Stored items
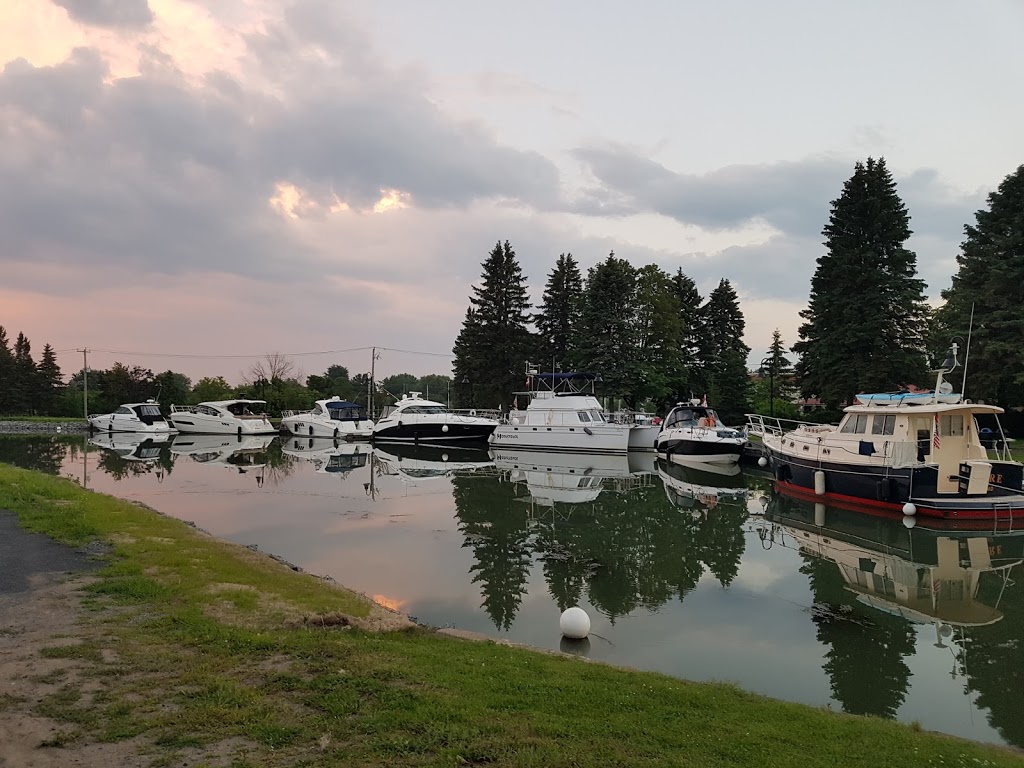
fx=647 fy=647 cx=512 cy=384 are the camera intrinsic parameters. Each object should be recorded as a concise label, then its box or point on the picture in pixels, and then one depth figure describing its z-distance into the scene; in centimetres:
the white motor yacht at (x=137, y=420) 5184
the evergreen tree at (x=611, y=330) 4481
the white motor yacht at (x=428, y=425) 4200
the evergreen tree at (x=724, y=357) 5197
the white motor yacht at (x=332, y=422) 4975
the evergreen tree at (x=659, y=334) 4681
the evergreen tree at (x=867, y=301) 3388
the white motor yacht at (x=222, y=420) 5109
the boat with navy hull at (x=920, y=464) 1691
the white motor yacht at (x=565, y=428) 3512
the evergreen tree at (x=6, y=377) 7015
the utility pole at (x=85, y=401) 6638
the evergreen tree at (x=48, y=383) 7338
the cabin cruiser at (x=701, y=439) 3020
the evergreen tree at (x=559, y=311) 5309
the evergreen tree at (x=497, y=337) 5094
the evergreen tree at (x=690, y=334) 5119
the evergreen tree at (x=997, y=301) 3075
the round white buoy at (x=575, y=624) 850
---
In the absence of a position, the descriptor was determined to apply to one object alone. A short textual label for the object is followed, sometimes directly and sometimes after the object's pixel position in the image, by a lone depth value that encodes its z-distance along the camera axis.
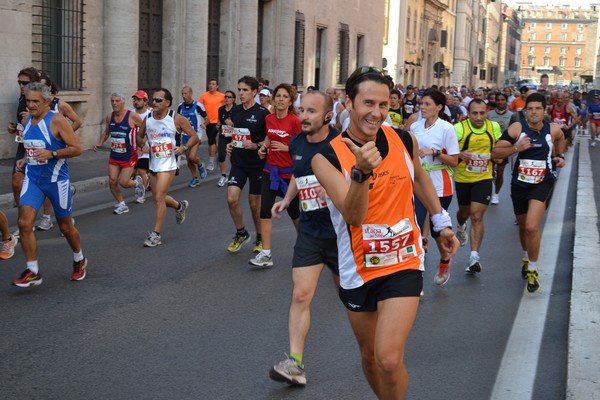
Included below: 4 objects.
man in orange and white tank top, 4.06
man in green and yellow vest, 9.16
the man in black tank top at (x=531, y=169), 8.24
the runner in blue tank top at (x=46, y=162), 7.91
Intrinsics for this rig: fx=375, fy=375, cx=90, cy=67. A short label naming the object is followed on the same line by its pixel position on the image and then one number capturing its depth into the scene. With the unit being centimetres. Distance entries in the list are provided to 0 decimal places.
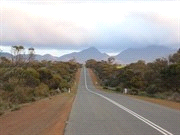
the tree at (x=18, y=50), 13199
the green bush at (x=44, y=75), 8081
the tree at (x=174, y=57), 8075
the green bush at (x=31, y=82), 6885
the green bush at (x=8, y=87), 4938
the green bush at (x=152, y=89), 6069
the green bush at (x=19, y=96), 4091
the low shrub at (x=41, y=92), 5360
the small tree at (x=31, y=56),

What the task asks: Reproduce only the lines above spanning from the line containing "the evergreen tree at (x=6, y=377) 7015" through the line containing "the round white buoy at (x=575, y=624) 850", word for word.

Answer for this exercise:
the evergreen tree at (x=6, y=377) 7015
the utility pole at (x=85, y=401) 6638
the evergreen tree at (x=48, y=383) 7338
the cabin cruiser at (x=701, y=439) 3020
the evergreen tree at (x=559, y=311) 5309
the evergreen tree at (x=497, y=337) 5094
the evergreen tree at (x=690, y=334) 5119
the evergreen tree at (x=997, y=301) 3075
the round white buoy at (x=575, y=624) 850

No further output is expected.